Hutträger der Herzen
In Cannes sorgt 15 Jahre nach dem letzten „Indiana Jones“-Spektakel der wohl letzte Film der Reihe, „Das Rad des Schicksals“, für feuchte Augen – auch bei Hauptdarsteller Harrison Ford selbst.
Während in Cannes lauwarmer Nieselregen niedergeht und sich die internationalen Journalistinnen und Journalisten in diversen Kinosälen des Palais des Festivals versammeln, um in die Filmfestival gewordene Kristallkugel der cineastischen Höhepunkte des nächsten Jahres zu schauen, gibt es Momente, wo das Kino und alle seine Fans mit hemmungsloser Freude und ganz sentimental ihre Kinoliebe feiern. Indiana Jones ist wieder da!
Seit Tagen konnte man hier das von John Williams (auch: „Jurassic Park“, „Harry Potter“, „Star Wars“) komponierte „Tata-ta-taaa“gesungen und gepfiffen hören, bis es am Donnerstagabend dann endlich so weit war.
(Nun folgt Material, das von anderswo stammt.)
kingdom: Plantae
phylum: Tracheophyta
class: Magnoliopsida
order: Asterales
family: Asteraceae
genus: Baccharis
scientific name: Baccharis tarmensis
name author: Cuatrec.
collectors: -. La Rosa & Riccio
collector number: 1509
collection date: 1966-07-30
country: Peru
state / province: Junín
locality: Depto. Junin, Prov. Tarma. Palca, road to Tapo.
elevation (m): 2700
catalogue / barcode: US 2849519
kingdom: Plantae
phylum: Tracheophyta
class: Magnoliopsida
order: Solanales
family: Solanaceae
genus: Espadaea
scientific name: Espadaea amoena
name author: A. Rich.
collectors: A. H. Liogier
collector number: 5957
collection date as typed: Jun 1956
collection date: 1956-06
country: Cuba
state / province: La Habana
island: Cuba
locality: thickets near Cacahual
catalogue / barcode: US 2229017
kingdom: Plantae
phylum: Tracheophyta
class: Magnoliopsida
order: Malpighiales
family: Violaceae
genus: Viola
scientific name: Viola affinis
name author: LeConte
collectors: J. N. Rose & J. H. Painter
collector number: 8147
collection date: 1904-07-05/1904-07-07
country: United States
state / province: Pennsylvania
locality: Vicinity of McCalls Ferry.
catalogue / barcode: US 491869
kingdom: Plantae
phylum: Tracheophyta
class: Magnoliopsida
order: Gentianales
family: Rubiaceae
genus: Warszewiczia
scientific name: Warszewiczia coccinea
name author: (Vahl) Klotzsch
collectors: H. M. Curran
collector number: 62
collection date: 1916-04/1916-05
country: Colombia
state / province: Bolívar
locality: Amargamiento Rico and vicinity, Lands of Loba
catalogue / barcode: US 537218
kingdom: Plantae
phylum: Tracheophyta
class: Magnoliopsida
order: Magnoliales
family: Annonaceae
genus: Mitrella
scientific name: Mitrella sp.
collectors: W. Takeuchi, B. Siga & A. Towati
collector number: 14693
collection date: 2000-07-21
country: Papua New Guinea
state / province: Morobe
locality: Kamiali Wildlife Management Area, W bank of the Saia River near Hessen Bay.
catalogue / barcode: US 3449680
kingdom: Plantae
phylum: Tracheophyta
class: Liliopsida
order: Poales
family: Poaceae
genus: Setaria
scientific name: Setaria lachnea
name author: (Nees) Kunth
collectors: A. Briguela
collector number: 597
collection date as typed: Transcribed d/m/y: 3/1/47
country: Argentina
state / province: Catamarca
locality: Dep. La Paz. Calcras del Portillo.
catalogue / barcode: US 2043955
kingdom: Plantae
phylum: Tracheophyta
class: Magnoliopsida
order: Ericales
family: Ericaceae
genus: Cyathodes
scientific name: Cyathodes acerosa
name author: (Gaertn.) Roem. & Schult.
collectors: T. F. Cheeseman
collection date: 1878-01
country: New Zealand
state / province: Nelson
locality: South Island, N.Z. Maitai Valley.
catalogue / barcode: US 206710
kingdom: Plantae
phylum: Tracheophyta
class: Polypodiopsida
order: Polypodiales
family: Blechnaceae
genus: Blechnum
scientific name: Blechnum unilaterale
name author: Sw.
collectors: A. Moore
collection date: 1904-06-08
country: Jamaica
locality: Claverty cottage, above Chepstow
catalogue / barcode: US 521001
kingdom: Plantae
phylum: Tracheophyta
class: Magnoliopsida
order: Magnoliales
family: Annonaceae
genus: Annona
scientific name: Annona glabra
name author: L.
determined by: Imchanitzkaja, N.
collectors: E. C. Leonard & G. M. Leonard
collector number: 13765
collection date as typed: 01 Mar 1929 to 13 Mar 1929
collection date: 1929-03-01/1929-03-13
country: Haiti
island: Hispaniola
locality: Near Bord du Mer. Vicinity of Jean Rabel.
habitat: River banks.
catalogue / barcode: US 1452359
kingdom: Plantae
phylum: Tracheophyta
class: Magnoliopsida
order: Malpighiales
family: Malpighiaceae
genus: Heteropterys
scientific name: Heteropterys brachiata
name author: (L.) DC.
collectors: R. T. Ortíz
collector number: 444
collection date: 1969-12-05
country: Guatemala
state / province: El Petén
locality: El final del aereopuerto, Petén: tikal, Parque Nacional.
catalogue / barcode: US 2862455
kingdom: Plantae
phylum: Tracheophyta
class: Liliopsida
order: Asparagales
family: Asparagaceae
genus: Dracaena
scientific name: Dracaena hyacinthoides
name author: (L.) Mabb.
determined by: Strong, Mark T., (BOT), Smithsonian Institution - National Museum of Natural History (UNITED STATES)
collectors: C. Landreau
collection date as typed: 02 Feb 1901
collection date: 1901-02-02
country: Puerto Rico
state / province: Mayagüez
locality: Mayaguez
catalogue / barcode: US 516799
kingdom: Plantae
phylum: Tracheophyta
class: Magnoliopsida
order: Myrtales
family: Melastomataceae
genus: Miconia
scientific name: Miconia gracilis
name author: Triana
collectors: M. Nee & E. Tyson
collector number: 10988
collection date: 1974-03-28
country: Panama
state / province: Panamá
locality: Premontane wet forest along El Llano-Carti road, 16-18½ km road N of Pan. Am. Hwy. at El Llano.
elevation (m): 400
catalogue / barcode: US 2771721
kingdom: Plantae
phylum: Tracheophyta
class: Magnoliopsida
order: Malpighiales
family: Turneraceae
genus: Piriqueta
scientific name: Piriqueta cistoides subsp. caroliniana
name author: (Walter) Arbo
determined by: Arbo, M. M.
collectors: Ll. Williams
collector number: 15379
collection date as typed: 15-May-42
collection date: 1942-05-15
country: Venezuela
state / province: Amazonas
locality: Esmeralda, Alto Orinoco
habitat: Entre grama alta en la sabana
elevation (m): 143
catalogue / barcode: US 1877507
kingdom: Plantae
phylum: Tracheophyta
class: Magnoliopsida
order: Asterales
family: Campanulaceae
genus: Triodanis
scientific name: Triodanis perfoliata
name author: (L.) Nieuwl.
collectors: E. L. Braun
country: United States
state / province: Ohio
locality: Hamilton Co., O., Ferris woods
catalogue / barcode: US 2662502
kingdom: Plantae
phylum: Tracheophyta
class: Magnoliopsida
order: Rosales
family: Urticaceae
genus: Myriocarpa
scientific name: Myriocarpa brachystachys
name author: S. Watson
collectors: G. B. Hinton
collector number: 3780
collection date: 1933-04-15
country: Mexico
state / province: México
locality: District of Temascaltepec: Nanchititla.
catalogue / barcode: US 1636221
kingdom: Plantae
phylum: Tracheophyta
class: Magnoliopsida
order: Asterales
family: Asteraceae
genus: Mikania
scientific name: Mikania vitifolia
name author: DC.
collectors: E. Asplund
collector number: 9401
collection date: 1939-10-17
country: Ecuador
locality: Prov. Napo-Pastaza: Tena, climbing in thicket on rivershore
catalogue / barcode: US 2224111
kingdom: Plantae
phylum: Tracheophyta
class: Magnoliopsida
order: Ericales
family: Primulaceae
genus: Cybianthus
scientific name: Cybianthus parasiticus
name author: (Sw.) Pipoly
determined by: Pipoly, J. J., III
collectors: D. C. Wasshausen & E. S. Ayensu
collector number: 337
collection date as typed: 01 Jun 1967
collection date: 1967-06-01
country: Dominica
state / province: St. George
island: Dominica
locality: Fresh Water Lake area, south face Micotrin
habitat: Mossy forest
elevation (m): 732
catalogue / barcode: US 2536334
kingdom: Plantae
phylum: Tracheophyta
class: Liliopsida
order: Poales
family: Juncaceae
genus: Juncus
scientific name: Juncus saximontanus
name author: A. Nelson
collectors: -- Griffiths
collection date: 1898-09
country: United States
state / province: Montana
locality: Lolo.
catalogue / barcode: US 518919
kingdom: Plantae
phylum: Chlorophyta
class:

Statt Steven Spielberg führte diesmal James Mangold Regie, der mit „Walk the Line“, „Le Mans 66“und „Logan – The Wolverine“mehr als Handwerker als ein inspirierter Filmemacher aufgefallen ist.
„Das Rad des Schicksals“beginnt mit einer schwungvollen Liebeserklärung an die frühen „Indiana Jones“-Filme, als Harrison Ford – künstlich verjüngt – auf der Leinwand auftaucht, gibt es lauten Szenenapplaus. Dann folgt, wofür das Publikum hier ist: fiese Nazis, die mit viel Spaß an der Freude verdroschen werden, Mads Mikkelsen als Bösewicht (dessen Schauspielkünste hier verschenkt sind). Innerhalb der ersten 20 Minuten ist Indiana „Indy“Jones fast gehängt, fast erschossen und fast von einer Fliegerbombe zerfetzt worden, hat sich durch einen Zug voller historischen Nazisraubguts geschlägert und ist über das Zugdach geklettert. So weit, so gut. Es geht natürlich auch diesmal um ein geheimnisvolles archäologisches Artefakt, das titelgebende „Rad des Schicksals“, entwickelt vom griechischen Mathematiker und Ingenieur Archimedes höchstpersönlich, aber so wichtig ist das alles nicht.
Ein Zeitsprung verortet den alten Archäologieprofessor
Dr. Jones grantig und kurz nach der Pensionierung im Jahr der Mondlandung 1969 an seiner Universität, die Studierenden in der Vorlesung schlafen – bis auf eine junge Frau, Helena Shaw (Phoebe Waller-Bridge, „Fleabag“). Sie ist Indys Taufpatin, die Tochter seines verstorbenen Freundes Basil (Toby Jones). Bald liefern sie sich Verfolgungsjagden im Tuk-Tuk durchs marokkanische Tanger, tauchen nach Schätzen im griechischen Meer (Antonio Banderas im Kurzauftritt) und haben mit grausigen Krabbeltieren auf Sizilien zu kämpfen.
So weit, so Indy-Tradition. Die über zwei Stunden an Action lassen allerdings deutlich Dringlichkeit und Spannung vermissen, vor allem die Rolle der 37-jährigen Britin Phoebe Waller-Bridges hätte mehr Witz und Tiefenschärfe verdient. Ein Moment am Ende versöhnt dann doch mit dem Indy-Wiedersehen – und sei nicht verraten. Regulärer Kinostart in Österreich ist übrigens am 5. Juni.
„Reiten kann ich noch, wenn man mich überhaupt lässt, alles andere habe ich vergessen“, witzelte Harrison Ford nach der Vorführung. Und bezüglich seiner Oben-ohne-Szene im Alter von 80: „Ich bin mit diesem Körper gesegnet, schön, dass es Ihnen auffällt!“Noch im Kinosaal erhielt Ford eine Goldene
Und war sichtlich gerührt.
Und wie ist das heuer beim Festival mit dem Kristallkugelblick in die Zukunft des Kinos bisher? Sagen wir so: Maïwenns Eröffnungsfilm „Jeanne du Barry“mit seinen Johnny-Depp-Feierlichkeiten auf dem Red Carpet – irgendwo zwischen anachronistisch und bizarr – ist eh für keinen Preis nominiert, und das ist auch gut so. Unter den Lieblingen der ersten Tage sind jedenfalls Catherine Corsinis „Le Retour“, ein sommerliches Drama auf Korsika, sowie Hirokazu Kore-edas spannende Wahrheitssuche „Monster“.